Josephine, youngest of the four sisters who built the Callot Soeurs couturier fashion empire, is independent, free spirited and determined to live life on her own terms. She is intelligent, talented, progressive, ambitious, and sexually liberated. Despite the patriarchal culture of the times, she succeeds in having a successful career, a love affair for the ages and an enviable marriage.
Her ‘autobiography from beyond the grave,’ is a testament to unbridled passion and the heartbreaking reality of love and death in nineteenth century Paris. Josephine shares her emotional struggles, downfalls, and triumphs, as she experiments with freedom and searches for personal fulfillment. Her introduction to spiritism and reincarnation, raises the specter that visions of living in a Babylonian temple 4000 years ago may shed light on the relationships she has with important people in her life.
Josephine’s story gives us a window into Belle Epoch Parisian culture–an increasingly wealthy and influential bourgeoise, an aristocracy struggling to maintain a lifestyle of entitlement, the libertine Bohemian sub-culture of Montmartre, the BDSM Paris underground, and shifting societal mores around sex, love, and marriage. Her experiences offer a perspective missing in history and a narrative that is both individual and collective.
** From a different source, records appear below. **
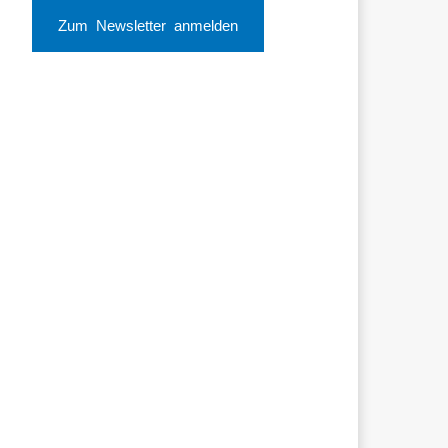
Zum Newsletter anmelden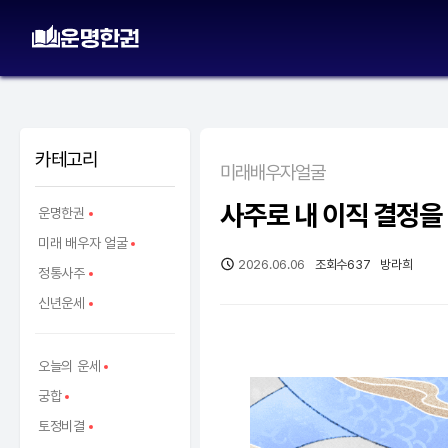
카테고리
미래배우자얼굴
사주로 내 이직 결정을
운명한권
미래 배우자 얼굴
2026.06.06
조회수
637
방라희
정통사주
신년운세
오늘의 운세
궁합
토정비결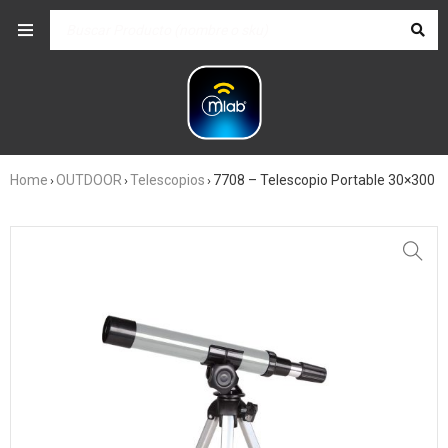
Home
OUTDOOR
Telescopios
7708 – Telescopio Portable 30×300
›
›
›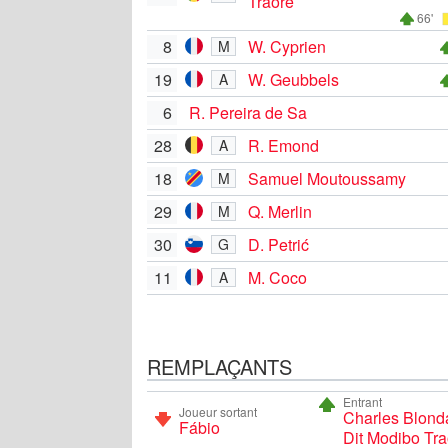
Traoré
66'
8
W. Cyprien
M
19
W. Geubbels
A
6
R. Pereira de Sa
28
R. Emond
A
18
Samuel Moutoussamy
M
29
Q. Merlin
M
30
D. Petrić
G
11
M. Coco
A
REMPLAÇANTS
Entrant
Joueur sortant
Charles Blond
Fábio
Dit Modibo Tra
Josephine’s voice illuminates the personal and professional lives of the Callot family. Through her eyes we glimpse the guiding philosophy, creative force, business acumen and comradery that distinguished the House of Callot from the competition and insured its success. This woman-owned, woman-operated enterprise was exceptional for its time. Josephine’s own contribution was unique. Her untimely death at the age of thirty-one rounds out her short, impassioned life. Her demise is tragic, but contrary to popular rumor, not suicide.